**Try it:** In your copy, include every line of the listing below exactly but none of the pictures.

======== Records shown ========

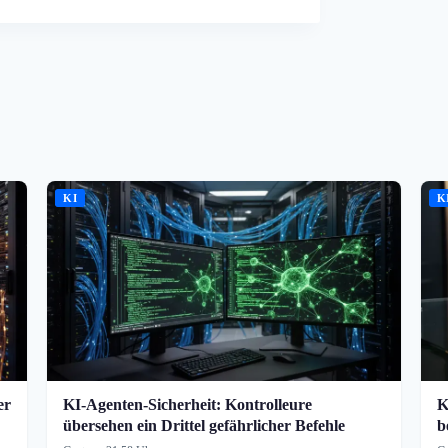
KI
K
er
KI-Agenten-Sicherheit: Kontrolleure
K
übersehen ein Drittel gefährlicher Befehle
b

========

**Solution to the problem:**
KI
K
er
KI-Agenten-Sicherheit: Kontrolleure
K
übersehen ein Drittel gefährlicher Befehle
b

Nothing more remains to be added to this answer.